235-Foot-High Dam Above Silicon Valley Could Liquefy in Earthquake 

Anderson Reservoir (Tony Avelar / Associated Press)
Tony Avelar / Associated Press

The water district that manages Silicon Valley’s 235-foot-high earthen Anderson Dam, which holds 29 billion gallons of water, has acknowledged that the dam’s embankments are seismically unstable and could catastrophically liquefy in a major earthquake.

When the Leroy Anderson Dam near Morgan Hill suffered its 11th flood in 67 years in February, 14,000 San Jose residents had to be evacuated. Assistant City Manager David Sykes told the Associated Press that the estimate for damage to private property is $50 million, and public infrastructure suffered about $23 million in damage.

About 150 members of the public on March 22 attended the first after-flood board meeting of the Santa Clara Valley Water District, according to the San Jose Mercury News.
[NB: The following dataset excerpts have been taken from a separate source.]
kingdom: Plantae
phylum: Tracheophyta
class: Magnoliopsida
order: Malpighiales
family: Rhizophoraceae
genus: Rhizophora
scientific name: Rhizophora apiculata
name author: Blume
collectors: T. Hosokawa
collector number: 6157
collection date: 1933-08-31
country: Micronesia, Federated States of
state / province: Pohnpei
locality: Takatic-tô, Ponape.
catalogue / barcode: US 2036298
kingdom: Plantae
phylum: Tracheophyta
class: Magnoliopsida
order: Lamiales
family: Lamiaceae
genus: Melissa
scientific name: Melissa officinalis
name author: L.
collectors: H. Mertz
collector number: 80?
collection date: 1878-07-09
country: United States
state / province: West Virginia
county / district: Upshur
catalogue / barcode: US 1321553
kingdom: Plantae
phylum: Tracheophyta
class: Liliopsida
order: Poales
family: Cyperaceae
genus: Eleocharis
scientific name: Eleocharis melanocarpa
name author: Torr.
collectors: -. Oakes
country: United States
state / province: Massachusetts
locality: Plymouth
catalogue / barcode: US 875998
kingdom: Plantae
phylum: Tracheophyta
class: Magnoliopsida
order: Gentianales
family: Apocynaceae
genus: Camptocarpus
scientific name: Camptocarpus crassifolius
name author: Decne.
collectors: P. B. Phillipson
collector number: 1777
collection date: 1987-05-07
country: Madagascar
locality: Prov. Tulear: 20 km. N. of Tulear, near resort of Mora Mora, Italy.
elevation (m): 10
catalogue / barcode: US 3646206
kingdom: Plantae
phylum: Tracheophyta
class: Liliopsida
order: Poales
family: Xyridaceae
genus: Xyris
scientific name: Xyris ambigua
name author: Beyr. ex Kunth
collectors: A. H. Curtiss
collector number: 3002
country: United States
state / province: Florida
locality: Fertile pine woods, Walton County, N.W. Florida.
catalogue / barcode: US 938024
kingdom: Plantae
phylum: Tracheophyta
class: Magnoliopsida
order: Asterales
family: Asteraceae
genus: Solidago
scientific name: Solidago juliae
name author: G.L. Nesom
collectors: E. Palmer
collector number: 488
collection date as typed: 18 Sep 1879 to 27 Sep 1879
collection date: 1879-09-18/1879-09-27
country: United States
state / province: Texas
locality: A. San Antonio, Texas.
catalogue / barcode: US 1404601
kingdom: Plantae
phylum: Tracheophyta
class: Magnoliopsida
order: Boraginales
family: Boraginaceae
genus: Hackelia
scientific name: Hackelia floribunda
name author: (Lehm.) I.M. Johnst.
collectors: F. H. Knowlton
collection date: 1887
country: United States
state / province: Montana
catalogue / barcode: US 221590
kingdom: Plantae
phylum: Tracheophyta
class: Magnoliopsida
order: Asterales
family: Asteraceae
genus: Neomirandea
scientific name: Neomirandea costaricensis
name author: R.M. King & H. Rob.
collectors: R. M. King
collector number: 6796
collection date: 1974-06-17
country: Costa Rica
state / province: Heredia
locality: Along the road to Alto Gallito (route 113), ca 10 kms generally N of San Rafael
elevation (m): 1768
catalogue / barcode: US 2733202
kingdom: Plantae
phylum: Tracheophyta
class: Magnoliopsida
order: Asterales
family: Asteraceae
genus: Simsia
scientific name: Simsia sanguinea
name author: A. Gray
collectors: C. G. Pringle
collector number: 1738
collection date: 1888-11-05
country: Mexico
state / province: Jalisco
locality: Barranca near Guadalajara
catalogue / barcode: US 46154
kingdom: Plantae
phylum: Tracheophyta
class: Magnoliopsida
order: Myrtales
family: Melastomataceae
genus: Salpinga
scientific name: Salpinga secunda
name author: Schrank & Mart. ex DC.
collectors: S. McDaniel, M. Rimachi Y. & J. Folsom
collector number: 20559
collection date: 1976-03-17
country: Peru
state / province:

District engineers told the crowd that due to a well-known 2009 study of the risks of a large earthquake causing a dam break and flooding the community with two feet of standing water, the district voluntarily capped water storage at 68 percent of capacity by limiting the maximum lake height to 45 feet below the top of the dam.

But in a surprise to many in the crowd, the water district stated that a 2011 seismic stability evaluation had found Anderson Dam and Reservoir’s “downstream and upstream embankments could become unstable during a very large magnitude earthquake and the rupture of faults underlying the dam.”

Water district managers also stated that they initiated the “Anderson Dam Seismic Retrofit Project” in 2012 to create a permanent fix to the risks identified by the seismic study.

Despite serious safety risks, water district managers have said that the estimated $400 million project is still in “design phase.” They emphasized that environmental documents would still have to be prepared to comply with federal and state regulations. Permits must also be obtained from several regulatory agencies for water diversion activities during construction, including the full dewatering of the reservoir

As an interim safety measure, the district in January 2017 agreed voluntarily to reduce the reservoir’s maximum water elevation by another 10 feet. Unfortunately, the area suffered what the Mercury News called a 100-year flood zone. The overflowing Anderson Dam caused Coyote Creek to crest at 13.6 feet, four feet over flood stage.